How do you cut down a child’s screen time (and your own) in a post-pandemic world as things slowly return to “normal”?
There is legitimate cause for concern. The move to online school combined with parents’ need to occupy their children while they work from home has led to staggering increases in the use of devices among children. According to Statista, the number of children that spend four or more hours daily using electronic devices has jumped from 23% to 44%. Kids ages 5-17 years old showed the most significant spikes in usage.
While this is not totally unexpected because of the increased necessity for online activity with both school and socializing, it begs the question: How can kids and parents recreate a healthy balance with screen time as we move out of the pandemic?
Not All Screen Time Is Created Equal
What many parents have learned through this pandemic is that not all screen time is bad. According to Axios, the majority of parents (62%) now see how devices can be used as educational tools. As families transition back to less online activity, it’s important to note and classify device use. For instance, most parents view their children listening to music or podcasts differently than viewing videos or playing games. Helping kids be more discerning about what they’re utilizing devices for can help parents navigate the transition back to less screen time.
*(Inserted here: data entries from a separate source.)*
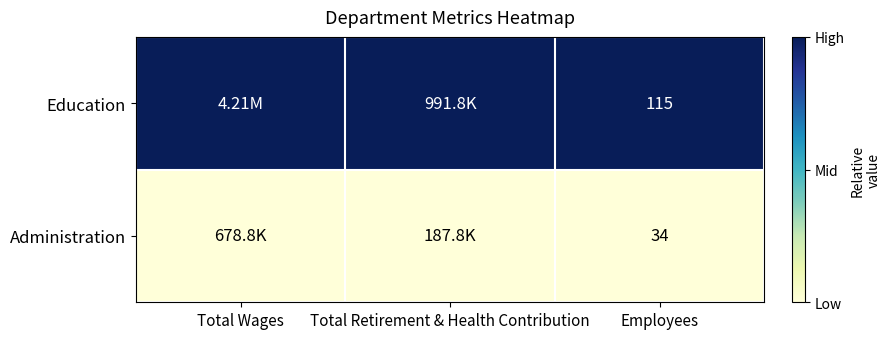

What is the difference between the highest and lowest values at Employees?

81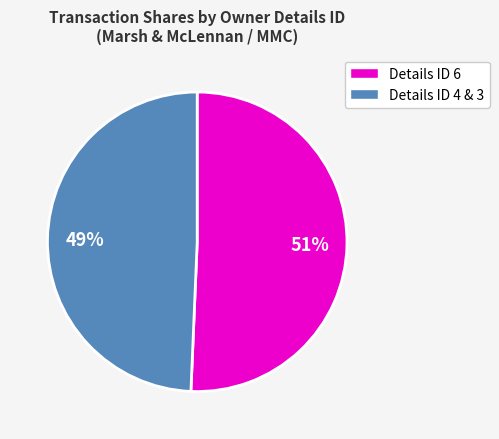

Is there a majority slice in this chart?

Yes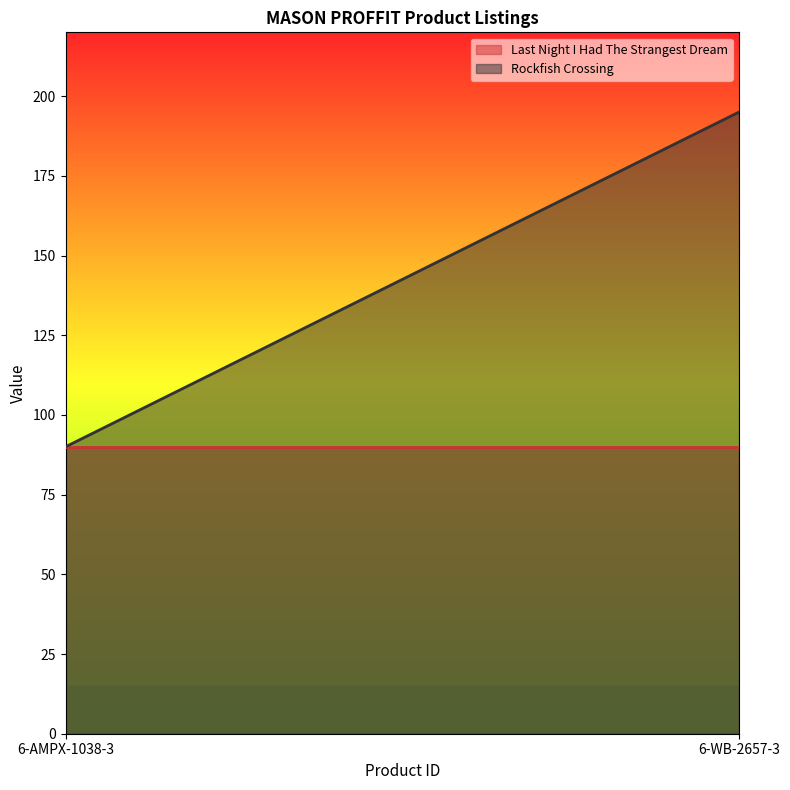

Which series has the largest range (max minus min)?

Rockfish Crossing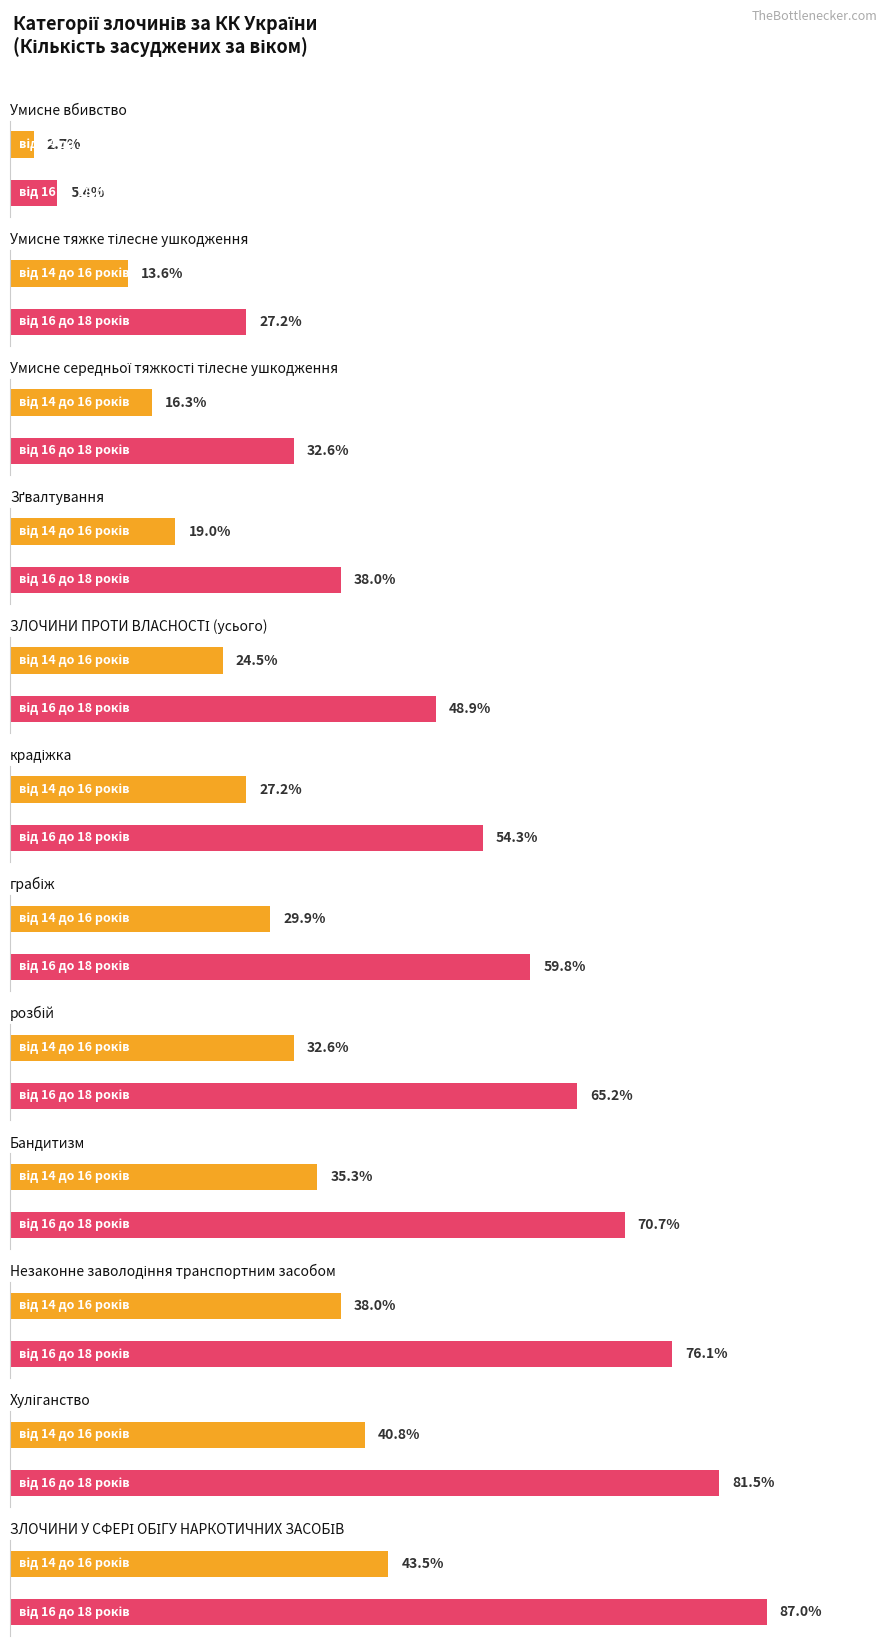

Which series has the largest range (max minus min)?

від 16 до 18 років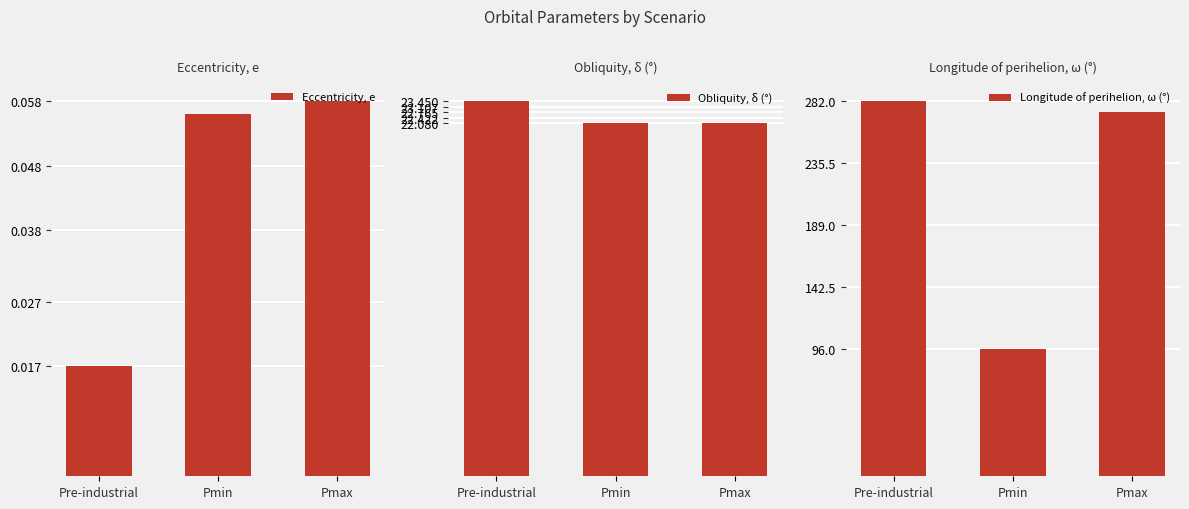

What is the spread (max minus min) of values at Pre-industrial?

282.0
“I think it is vitally important to help children—at any age distinguish between screen time for education/learning and screen time just for fun,” Gloria DeGaetano, Founder and CEO of the Parent Coaching Institute and author of Parenting Well in a Media Age tells Parentology. “We all like to veg out once in a while, —with mindless entertainment that gives our brains a rest. For instance, watching a great movie together on a Friday night as a family can be an intentional restorative practice from the stresses of the week.”
According to DeGaetano, verbally stating the purpose of the viewing experience can help kids understand that we use screens for various reasons.
How to Cut Down a Child’s Screen Time
As kids return to in-person school some daily screen time usage should decrease. However, social media apps like TikTok and Instagram along with entertainment apps like YouTube and Netflix will most likely still be heavily used. The key is to talk to children about the “how” and “why” of their device use.
DeGaetano suggests talking to kids about how to understand and prioritize the use of their devices and encourages parents to lead by example.
“If we intentionally note the reason we use our screen—’I need to text my boss. I will be with you in 3 minutes.’ Or, ‘I love this app because it challenges my spatial abilities.’ Or ‘I find myself searching social media to connect with something familiar when I’m worried.’ — that shows kids that they can do the same,” she explains. “We can ask them specific questions to that effect and put screens in their proper place—as a tool we choose to use in various ways for various purposes. There’s then no need to demonize screens or fear them when we help our kids use them intentionally in age-appropriate ways for both learning and for fun.”
While this will be another transition for many kids and parents, the key is patience and communication. Parents cannot expect kids to cut their device use in half overnight, but it is important that they lay the groundwork for sensible boundaries.
DeGaetano cautions that those boundaries are not only for protecting kids from online content but to ensure their development. “I want parents to understand the critical nature of brain development—the absolute necessity of physical movement and play in 3-D reality,” she says. She suggests the following:
- No screens for babies and toddlers.
- 20 minutes daily for a 3-year-old.
- 1 hour is enough for 4-5 year-olds.
For older children, “If they have more time for screen Zoom learning, then it’s vitally important parents find other means to help the child learn and explore in 3-D reality when Zoom time is over,” DeGaetano says. “Brains need bodies that move. Get children moving. Their brains will respond and grow accordingly.”